* **YOUR GOAL**:
Update the listing below by changing every "Perimeter Protection" to "Edge Security" and leaving everything else unchanged. Omit the pictures from your output.

Saved entries:
= = = =

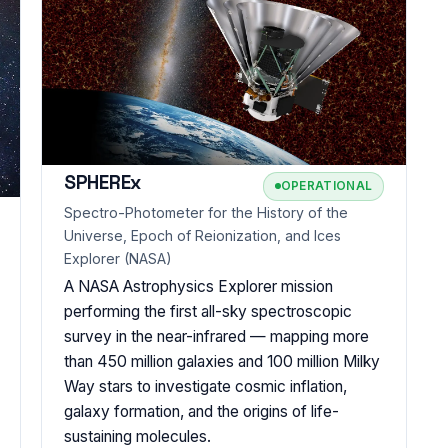
SPHEREx
OPERATIONAL
Spectro-Photometer for the History of the
Universe, Epoch of Reionization, and Ices
Explorer (NASA)
A NASA Astrophysics Explorer mission
performing the first all-sky spectroscopic
survey in the near-infrared — mapping more
than 450 million galaxies and 100 million Milky
Way stars to investigate cosmic inflation,
galaxy formation, and the origins of life-
sustaining molecules.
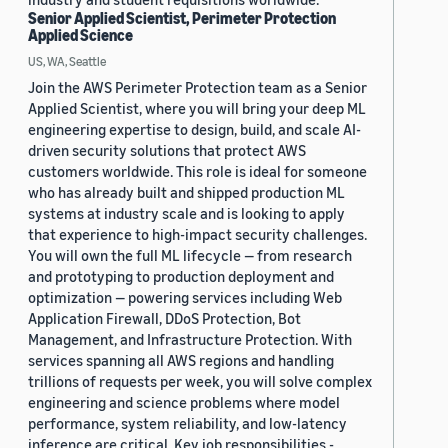
Senior Applied Scientist, Perimeter Protection
Applied Science
US, WA, Seattle
Join the AWS Perimeter Protection team as a Senior
Applied Scientist, where you will bring your deep ML
engineering expertise to design, build, and scale AI-
driven security solutions that protect AWS
customers worldwide. This role is ideal for someone
who has already built and shipped production ML
systems at industry scale and is looking to apply
that experience to high-impact security challenges.
You will own the full ML lifecycle — from research
and prototyping to production deployment and
optimization — powering services including Web
Application Firewall, DDoS Protection, Bot
Management, and Infrastructure Protection. With
services spanning all AWS regions and handling
trillions of requests per week, you will solve complex
engineering and science problems where model
performance, system reliability, and low-latency
inference are critical. Key job responsibilities -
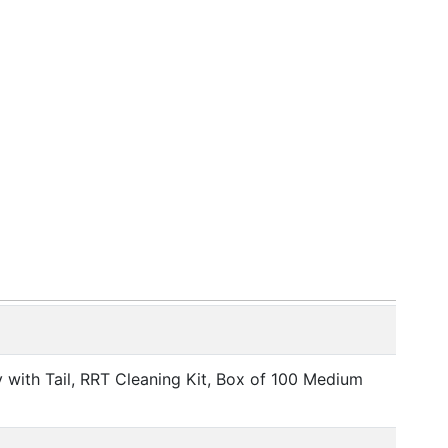
ith Tail, RRT Cleaning Kit, Box of 100 Medium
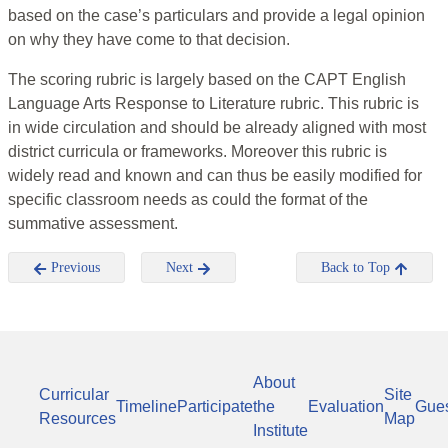
based on the case’s particulars and provide a legal opinion
on why they have come to that decision.
The scoring rubric is largely based on the CAPT English
Language Arts Response to Literature rubric. This rubric is
in wide circulation and should be already aligned with most
district curricula or frameworks. Moreover this rubric is
widely read and known and can thus be easily modified for
specific classroom needs as could the format of the
summative assessment.
Previous
Next
Back to Top
About
Curricular
Site
Timeline
Participate
the
Evaluation
Gue
Resources
Map
Institute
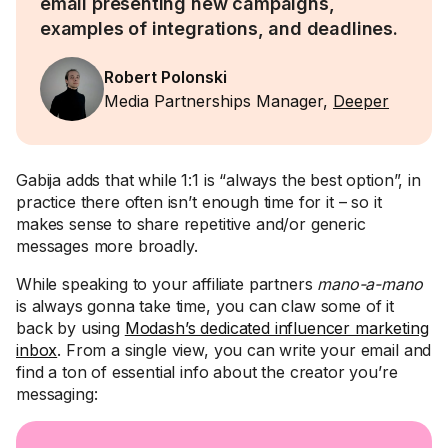
email presenting new campaigns,
examples of integrations, and deadlines.
Robert Polonski
Media Partnerships Manager,
Deeper
Gabija adds that while 1:1 is “always the best option”, in
practice there often isn’t enough time for it – so it
makes sense to share repetitive and/or generic
messages more broadly.
While speaking to your affiliate partners
mano-a-mano
is always gonna take time, you can claw some of it
back by using
Modash’s dedicated influencer marketing
inbox
. From a single view, you can write your email and
find a ton of essential info about the creator you’re
messaging:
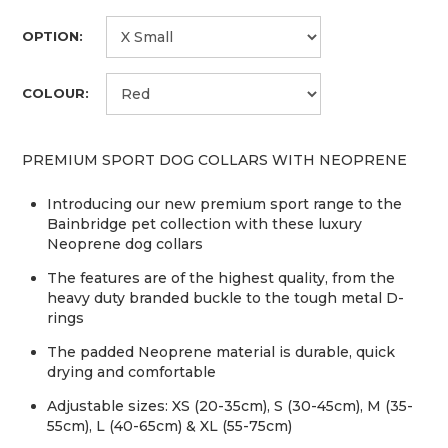
OPTION:
COLOUR:
PREMIUM SPORT DOG COLLARS WITH NEOPRENE
Introducing our new premium sport range to the
Bainbridge pet collection with these luxury
Neoprene dog collars
The features are of the highest quality, from the
heavy duty branded buckle to the tough metal D-
rings
The padded Neoprene material is durable, quick
drying and comfortable
Adjustable sizes: XS (20-35cm), S (30-45cm), M (35-
55cm), L (40-65cm) & XL (55-75cm)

= = = =

* **ANSWER BELOW**:
SPHEREx
OPERATIONAL
Spectro-Photometer for the History of the
Universe, Epoch of Reionization, and Ices
Explorer (NASA)
A NASA Astrophysics Explorer mission
performing the first all-sky spectroscopic
survey in the near-infrared — mapping more
than 450 million galaxies and 100 million Milky
Way stars to investigate cosmic inflation,
galaxy formation, and the origins of life-
sustaining molecules.
Senior Applied Scientist, Edge Security
Applied Science
US, WA, Seattle
Join the AWS Edge Security team as a Senior
Applied Scientist, where you will bring your deep ML
engineering expertise to design, build, and scale AI-
driven security solutions that protect AWS
customers worldwide. This role is ideal for someone
who has already built and shipped production ML
systems at industry scale and is looking to apply
that experience to high-impact security challenges.
You will own the full ML lifecycle — from research
and prototyping to production deployment and
optimization — powering services including Web
Application Firewall, DDoS Protection, Bot
Management, and Infrastructure Protection. With
services spanning all AWS regions and handling
trillions of requests per week, you will solve complex
engineering and science problems where model
performance, system reliability, and low-latency
inference are critical. Key job responsibilities -
ith Tail, RRT Cleaning Kit, Box of 100 Medium
based on the case’s particulars and provide a legal opinion
on why they have come to that decision.
The scoring rubric is largely based on the CAPT English
Language Arts Response to Literature rubric. This rubric is
in wide circulation and should be already aligned with most
district curricula or frameworks. Moreover this rubric is
widely read and known and can thus be easily modified for
specific classroom needs as could the format of the
summative assessment.
Previous
Next
Back to Top
About
Curricular
Site
Timeline
Participate
the
Evaluation
Gue
Resources
Map
Institute
email presenting new campaigns,
examples of integrations, and deadlines.
Robert Polonski
Media Partnerships Manager,
Deeper
Gabija adds that while 1:1 is “always the best option”, in
practice there often isn’t enough time for it – so it
makes sense to share repetitive and/or generic
messages more broadly.
While speaking to your affiliate partners
mano-a-mano
is always gonna take time, you can claw some of it
back by using
Modash’s dedicated influencer marketing
inbox
. From a single view, you can write your email and
find a ton of essential info about the creator you’re
messaging:
OPTION:
COLOUR:
PREMIUM SPORT DOG COLLARS WITH NEOPRENE
Introducing our new premium sport range to the
Bainbridge pet collection with these luxury
Neoprene dog collars
The features are of the highest quality, from the
heavy duty branded buckle to the tough metal D-
rings
The padded Neoprene material is durable, quick
drying and comfortable
Adjustable sizes: XS (20-35cm), S (30-45cm), M (35-
55cm), L (40-65cm) & XL (55-75cm)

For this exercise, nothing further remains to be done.